___ Selected passage ___

II. Self-Regulatory Organization's Statement of the Purpose of, and Statutory Basis for, the Proposed Rule Change

In its filing with the Commission, the Exchange included statements concerning the purpose of and basis for the proposed rule change and discussed any comments it received on the proposed rule change. The text of these statements may be examined at the places specified in Item IV below. The Exchange has prepared summaries set forth in Sections A, B, and C below, of the most significant aspects of such statements.

A. Self-Regulatory Organization's Statement of the Purpose of, and Statutory Basis for, the Proposed Rule Change

1. Purpose

The purpose of the proposed rule change is to modify the Exchange's procedures with regard to (1) delisting a security and (2) the issuer's appeal. This proposed rule change both streamlines the appeal process and ensures notification to the public when the Exchange staff determines a security warrants the implementation of suspension and delisting procedures.

___

_Brief A:_
Reproduce the rule-change filing word for word between "II. Self-Regulatory Organization's" and "of such statements.", inclusive.
_Brief B:_
Go on with the rule-change filing, picking up right after its last sentence.
These entries have no connection to the rule-change filing.

___ Record extracts ___

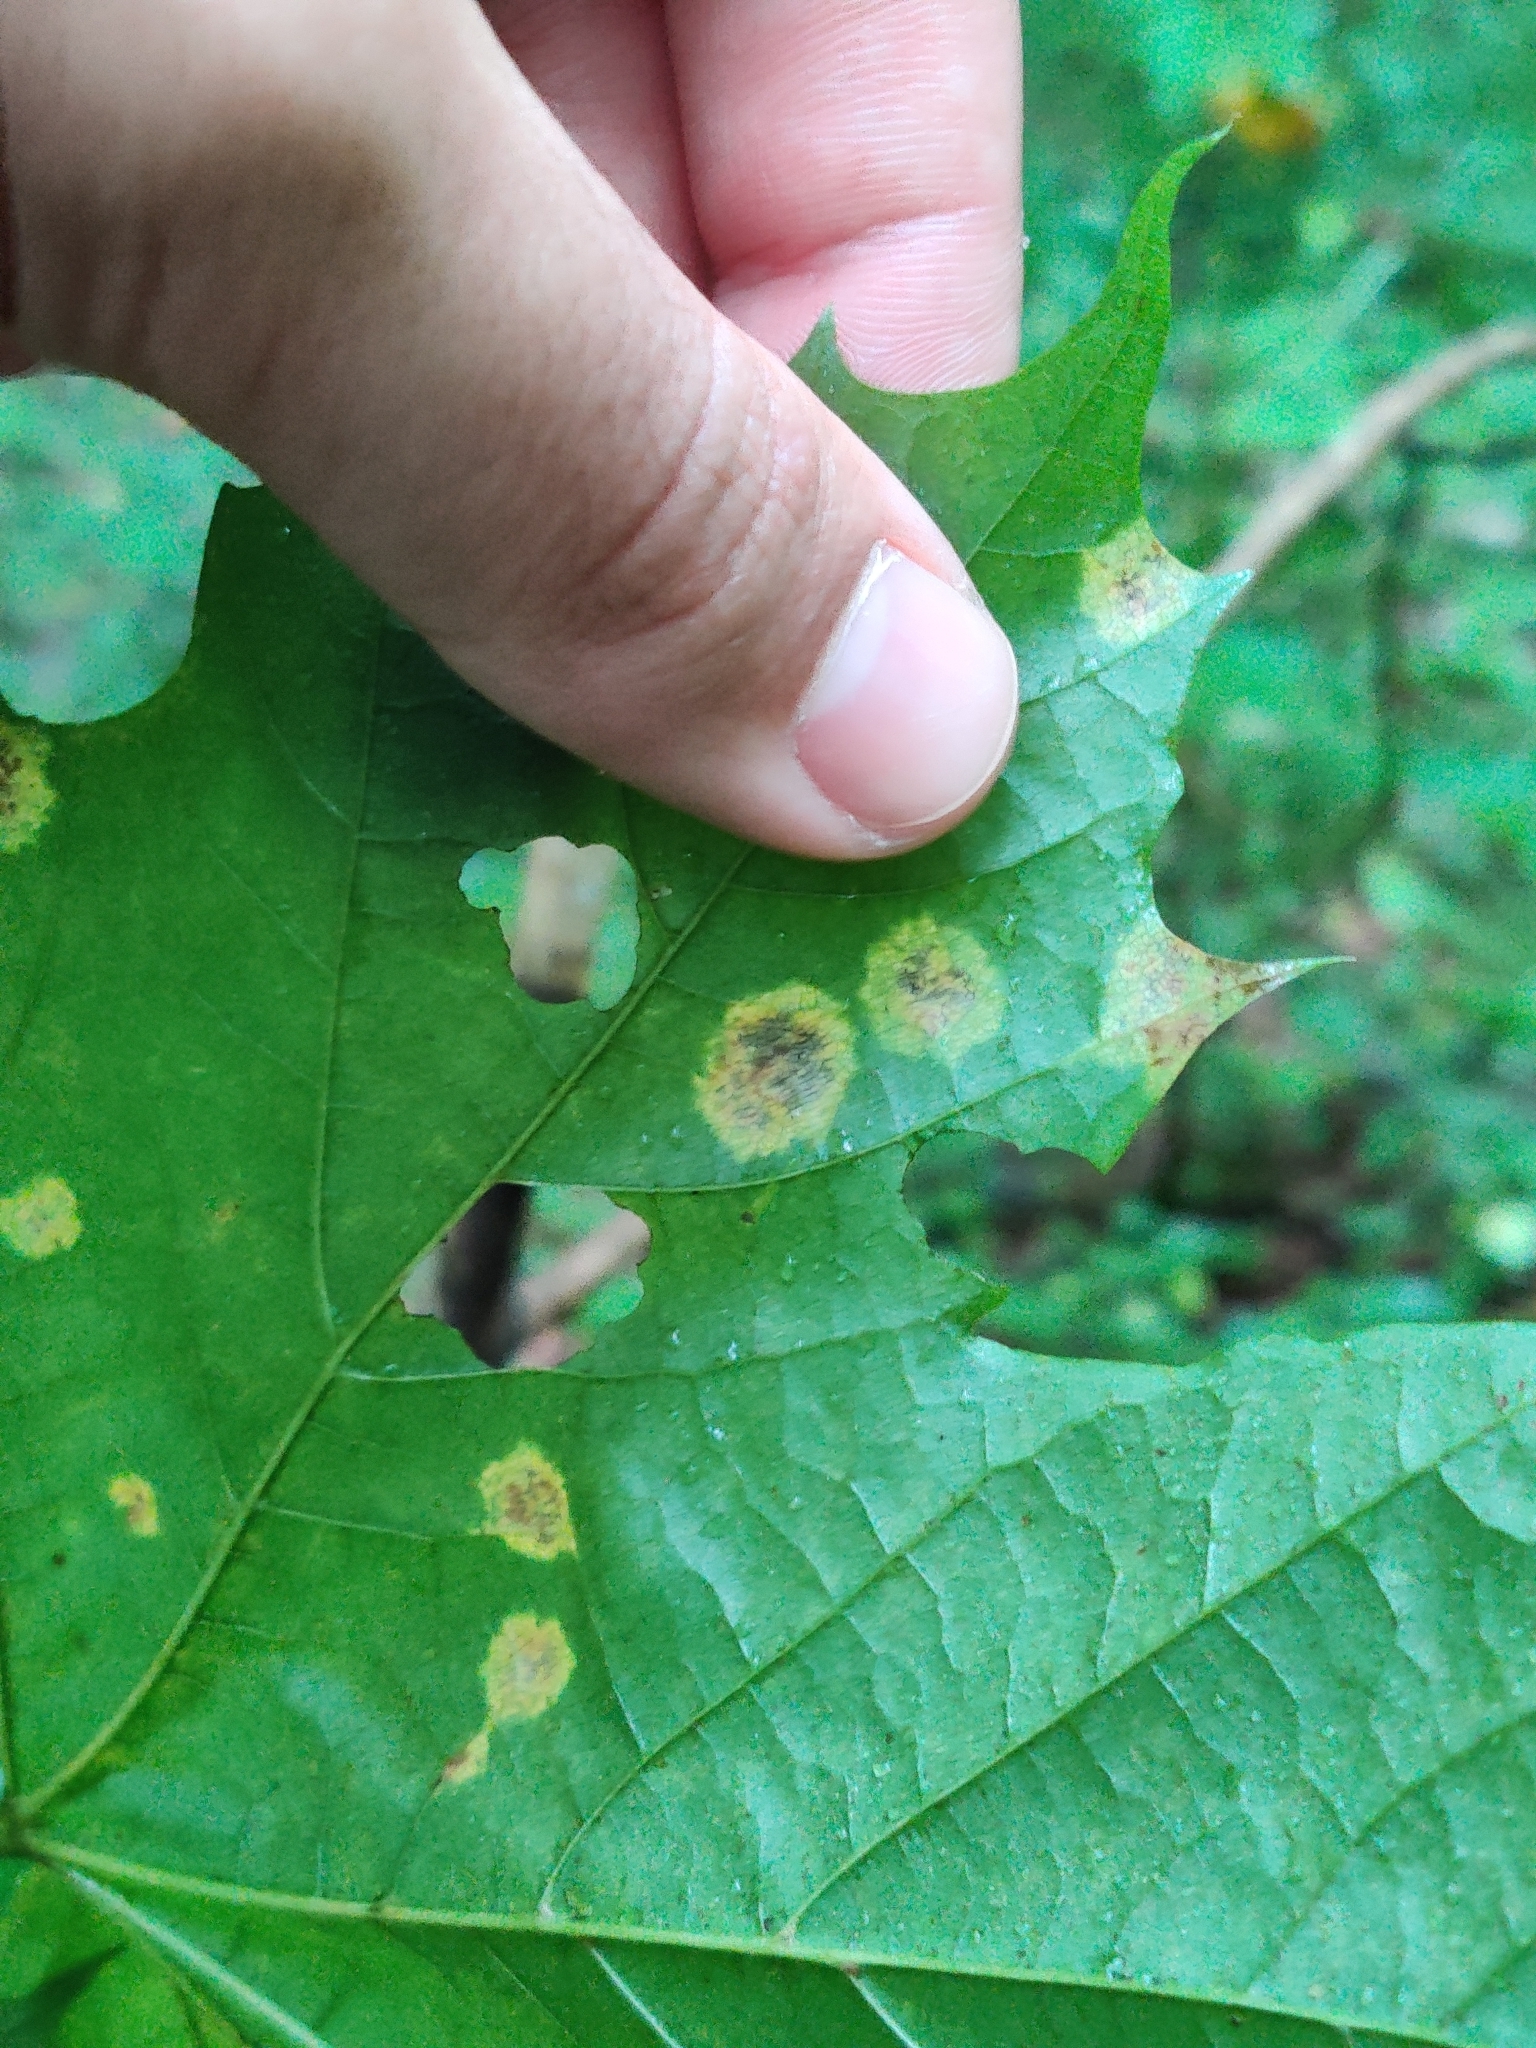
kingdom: Fungi
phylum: Ascomycota
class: Leotiomycetes
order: Rhytismatales
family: Rhytismataceae
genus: Rhytisma
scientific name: Rhytisma acerinum
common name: European tar spot
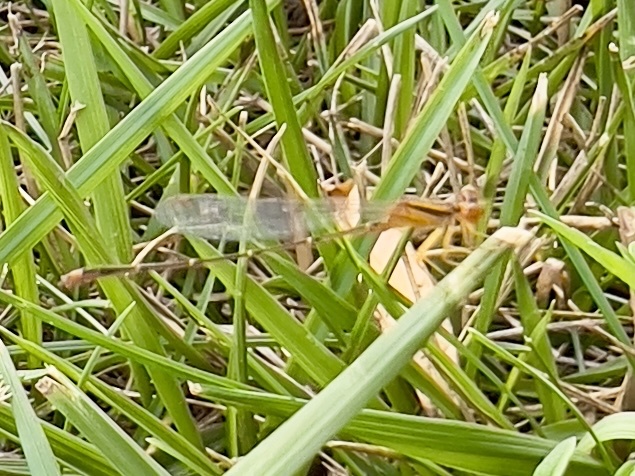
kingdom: Animalia
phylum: Arthropoda
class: Insecta
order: Odonata
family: Coenagrionidae
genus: Enallagma
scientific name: Enallagma signatum
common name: Orange bluet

___

_Task output A:_
II. Self-Regulatory Organization's Statement of the Purpose of, and Statutory Basis for, the Proposed Rule Change

In its filing with the Commission, the Exchange included statements concerning the purpose of and basis for the proposed rule change and discussed any comments it received on the proposed rule change. The text of these statements may be examined at the places specified in Item IV below. The Exchange has prepared summaries set forth in Sections A, B, and C below, of the most significant aspects of such statements.

_Task output B:_
The Exchange has found that too much time sometimes elapses between identification of a company as not meeting the continued listing requirements and the suspension of its securities from trading, as well as between the suspension from trading of a security and the Exchange's subsequent application to the Commission to delist the security. In addition, the Board Committee that hears appeals of companies which have been suspended, has expressed concern that the delisting decision has often already been made and their oversight is more a review of staff decisions as opposed to consideration of an appeal by the company. The Exchange believes that it has already tightened its procedures regarding monitoring and delisting of companies falling below the Exchange's continued listing criteria in a filing that was approved by the Commission on June 9, 1999.[6] In addition, to expedite the Exchange's internal review process, the Committee for Review of the Exchange's Board of Directors, which hears delisting appeals by issuers, would be streamlined to consist of its Public Directors and one of its Industry Directors and would be permitted to meet by telephone without seeking the permission of the Chairman of the Board.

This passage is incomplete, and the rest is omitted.